• AVAILABLE DATA
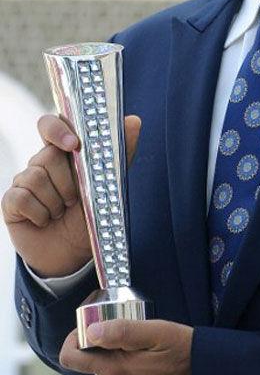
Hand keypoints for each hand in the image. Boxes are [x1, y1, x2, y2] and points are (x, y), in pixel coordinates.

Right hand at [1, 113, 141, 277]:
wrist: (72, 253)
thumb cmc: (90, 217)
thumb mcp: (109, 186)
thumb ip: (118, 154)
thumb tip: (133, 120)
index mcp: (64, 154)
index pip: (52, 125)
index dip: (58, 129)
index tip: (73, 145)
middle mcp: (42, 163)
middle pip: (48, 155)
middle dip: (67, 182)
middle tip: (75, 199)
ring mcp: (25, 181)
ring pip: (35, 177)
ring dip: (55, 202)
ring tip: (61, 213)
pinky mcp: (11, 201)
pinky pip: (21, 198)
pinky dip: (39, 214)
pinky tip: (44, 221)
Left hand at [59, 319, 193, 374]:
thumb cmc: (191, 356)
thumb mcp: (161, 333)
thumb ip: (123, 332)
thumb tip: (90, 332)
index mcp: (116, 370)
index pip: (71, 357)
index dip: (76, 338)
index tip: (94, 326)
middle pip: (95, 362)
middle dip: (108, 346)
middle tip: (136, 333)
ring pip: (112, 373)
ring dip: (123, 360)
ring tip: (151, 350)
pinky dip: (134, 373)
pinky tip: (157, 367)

...

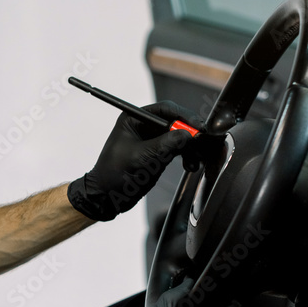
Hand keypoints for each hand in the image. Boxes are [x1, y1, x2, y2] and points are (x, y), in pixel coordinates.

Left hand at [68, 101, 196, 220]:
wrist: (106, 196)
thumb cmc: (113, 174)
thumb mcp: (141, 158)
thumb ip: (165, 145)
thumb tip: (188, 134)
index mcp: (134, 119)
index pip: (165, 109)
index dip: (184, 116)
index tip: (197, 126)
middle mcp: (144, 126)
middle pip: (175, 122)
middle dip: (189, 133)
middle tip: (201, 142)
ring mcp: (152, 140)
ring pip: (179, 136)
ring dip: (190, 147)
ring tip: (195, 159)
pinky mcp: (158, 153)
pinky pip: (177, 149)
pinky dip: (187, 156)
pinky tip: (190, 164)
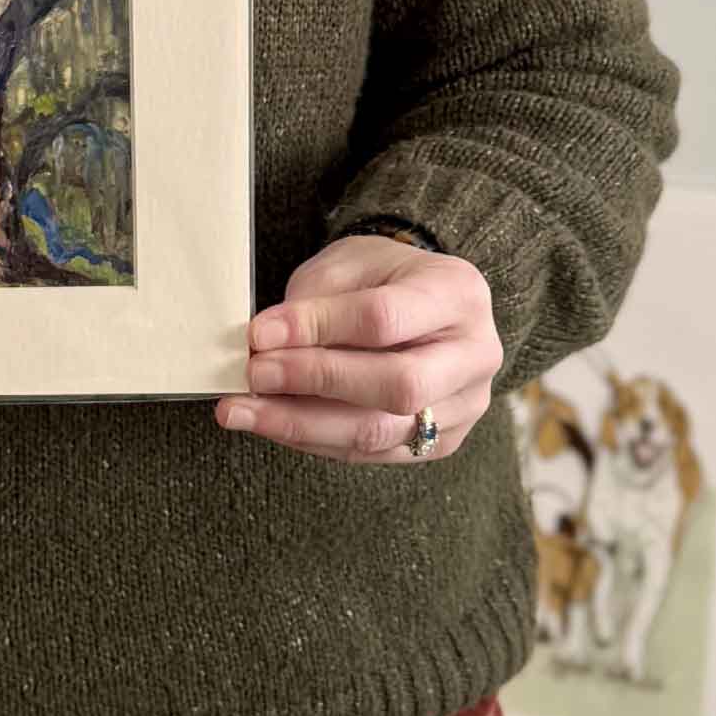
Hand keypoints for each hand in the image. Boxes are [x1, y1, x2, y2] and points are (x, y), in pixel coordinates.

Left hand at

...

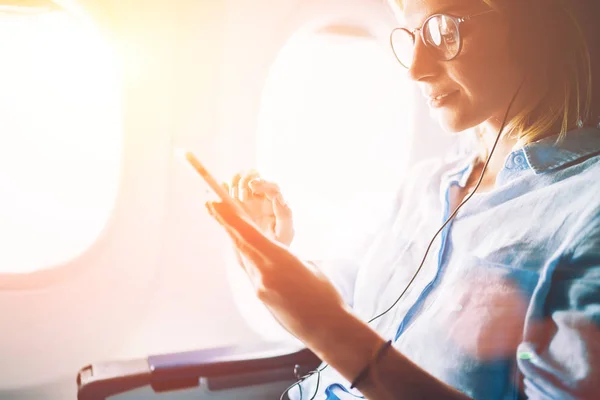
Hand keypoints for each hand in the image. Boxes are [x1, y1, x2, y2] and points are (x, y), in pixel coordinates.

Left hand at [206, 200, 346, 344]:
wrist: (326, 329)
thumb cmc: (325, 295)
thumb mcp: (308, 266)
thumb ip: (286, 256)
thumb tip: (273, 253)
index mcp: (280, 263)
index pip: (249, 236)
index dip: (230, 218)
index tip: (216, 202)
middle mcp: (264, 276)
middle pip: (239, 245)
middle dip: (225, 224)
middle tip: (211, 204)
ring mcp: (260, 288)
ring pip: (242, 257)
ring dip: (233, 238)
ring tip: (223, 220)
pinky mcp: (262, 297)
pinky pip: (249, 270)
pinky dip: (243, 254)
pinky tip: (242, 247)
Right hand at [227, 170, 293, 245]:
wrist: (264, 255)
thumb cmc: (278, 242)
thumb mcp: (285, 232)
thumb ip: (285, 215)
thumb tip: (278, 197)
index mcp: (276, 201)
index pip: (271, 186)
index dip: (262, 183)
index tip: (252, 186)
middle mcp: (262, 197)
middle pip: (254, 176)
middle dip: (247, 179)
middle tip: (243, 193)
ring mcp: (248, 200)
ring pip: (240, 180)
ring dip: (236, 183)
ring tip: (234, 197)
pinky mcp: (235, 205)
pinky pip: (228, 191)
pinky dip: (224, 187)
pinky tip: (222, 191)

• WORK ORDER
Would you quote everything above from the line containing "ring tip: (61, 213)" down to the line containing "index mcp: (116, 370)"? Include both of those lines and nothing else.

• TASK RESULT
ring tip: (61, 213)
pinky mcp: (11, 201)
pinky pip: (21, 198)
pinky dip: (39, 214)
pinky tip: (44, 221)
Left hand at [59, 319, 193, 374]:
thumb cmc: (191, 356)
thumb mcp: (161, 333)
thumb ip: (123, 332)
thumb tip: (90, 332)
index mcp: (116, 370)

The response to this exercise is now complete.